女人的瞳仁已然渙散,卻依舊倔強的睜開著,似有迷茫,從生到死都毀在了同一個男人手裡。
莊俊澤仰頭望了她一眼,勾唇一笑,終於伸手蒙上了女人的眼睛。
女人的眼睛也是淺淺的顏色,笑的時候像天上倒懸的月,真的和莊念的有幾分相像,他想,或許當初從眾多孩童里選了莊念,多少與這雙眼睛有關吧。
「別記著我,下輩子再敢出現在我面前,還殺了你。」
他可能已經瘋了,從什麼時候開始瘋的無從追溯。
他就躺在屍體腐爛流出的血和液體中間,往日體面的頭髮如今沾滿污穢,他毫不在意,唇邊掛笑,仿佛已經遇見了新生。
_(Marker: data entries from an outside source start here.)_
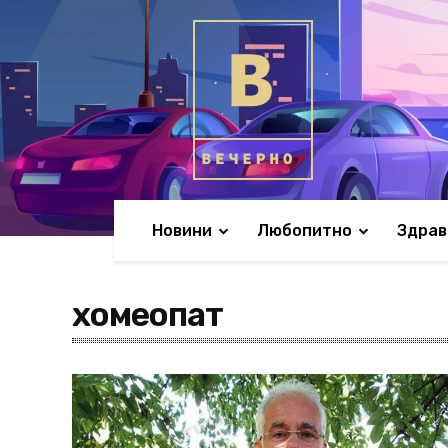
Новини
Любопитно
Здрав
хомеопат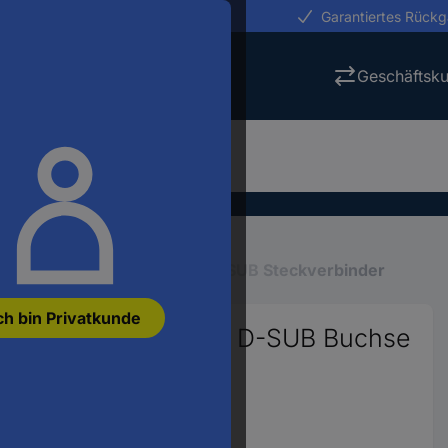
erungen in 24h
Garantiertes Rück
Geschäftsk
D-SUB Steckverbinder
D-SUB Steckverbinder
ch bin Privatkunde
16-MPT-0,5 1688094 D-SUB Buchse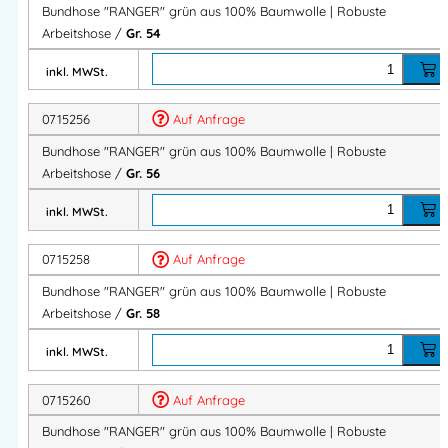
Bundhose "RANGER" grün aus 100% Baumwolle | Robuste
Zwei eingesetzte Seitentaschen
Arbeitshose /
Gr. 54
Zwei Gesäßtaschen, eine mit Patte
inkl. MWSt.
Schenkeltasche mit Patte
Doppelte Zollstocktasche
0715256
Auf Anfrage
Hammerschlaufe
Bundhose "RANGER" grün aus 100% Baumwolle | Robuste
Viel Stauraum für Werkzeug und Zubehör.
Arbeitshose /
Gr. 56
inkl. MWSt.
Praktisch für den Arbeitsalltag
0715258
Auf Anfrage
Robuste Verarbeitung
Bundhose "RANGER" grün aus 100% Baumwolle | Robuste
Hohe Bewegungsfreiheit
Arbeitshose /
Gr. 58
Langlebig und pflegeleicht
inkl. MWSt.
Zuverlässige Arbeitskleidung für Profis.
0715260
Auf Anfrage
Produktvorteile auf einen Blick
Bundhose "RANGER" grün aus 100% Baumwolle | Robuste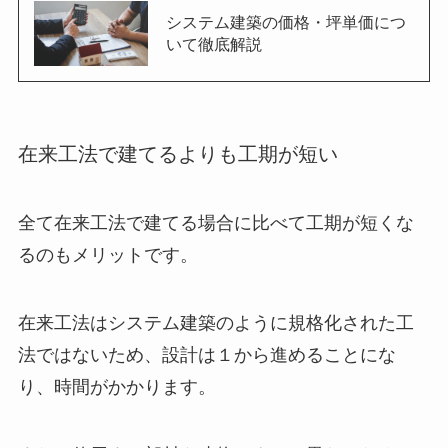
システム建築の価格・坪単価につ
いて徹底解説
在来工法で建てるよりも工期が短い
全て在来工法で建てる場合に比べて工期が短くな
るのもメリットです。
在来工法はシステム建築のように規格化された工
法ではないため、設計は１から進めることにな
り、時間がかかります。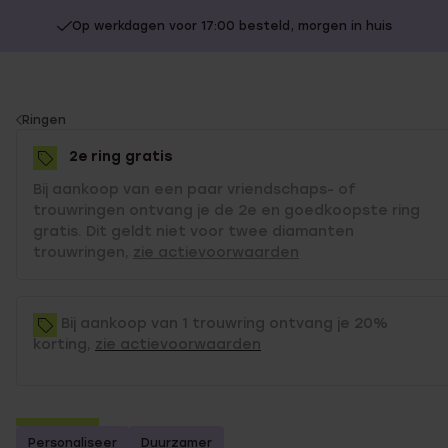
Op werkdagen voor 17:00 besteld, morgen in huis
You
Ringen
are
2e ring gratis
here:
Bij aankoop van een paar vriendschaps- of
trouwringen ontvang je de 2e en goedkoopste ring
gratis. Dit geldt niet voor twee diamanten
trouwringen,
zie actievoorwaarden
Bij aankoop van 1 trouwring ontvang je 20%
korting,
zie actievoorwaarden
2e gratis
Personaliseer
Duurzamer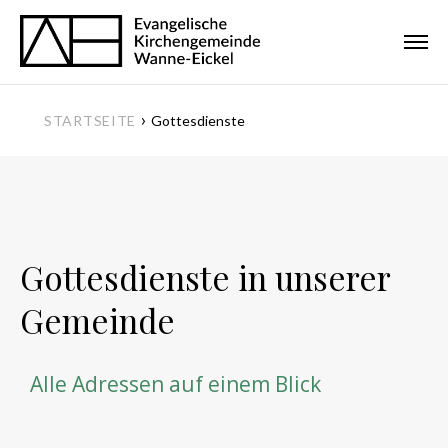
›
STARTSEITE
Gottesdienste
Gottesdienste in unserer
Gemeinde
Alle Adressen auf einem Blick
莊念眯了眯眼,四處掃看,並問,「阿姨,有能幫我隔斷繩子的東西嗎?刀,或者碎玻璃?」
煤氣散發的很快,說不準他們三個會先被炸死還是先一氧化碳中毒。
「身邊有浸濕的毛巾嗎?捂住口鼻。」莊念持續的說,「或許你的位置可以夠到窗嗎?能不能把窗打開?」
他眯著眼睛往戴淑惠的方向看,發現女人始終保持著同一個姿勢,嘴裡不停的說著同樣的話,仿佛根本聽不到他說的話。
「兒子,疼,兒子不疼。」她翻來覆去的說,目光追隨著莊念紅腫的手腕,雙手都伸出窄小的籠縫,試圖觸碰。
莊念喉結輕輕一滾,微顫的指尖悄悄捏緊,再張口時語氣卻更為冷靜從容,「阿姨..」
他頓了頓,突然改口,喊了聲,「媽。」
戴淑惠的聲音驀地滯住,鐵籠開始發出躁動的聲響,她不再說話,似乎是過於興奮,奮力的用雙手拍打的鐵籠,想要從裡面出來。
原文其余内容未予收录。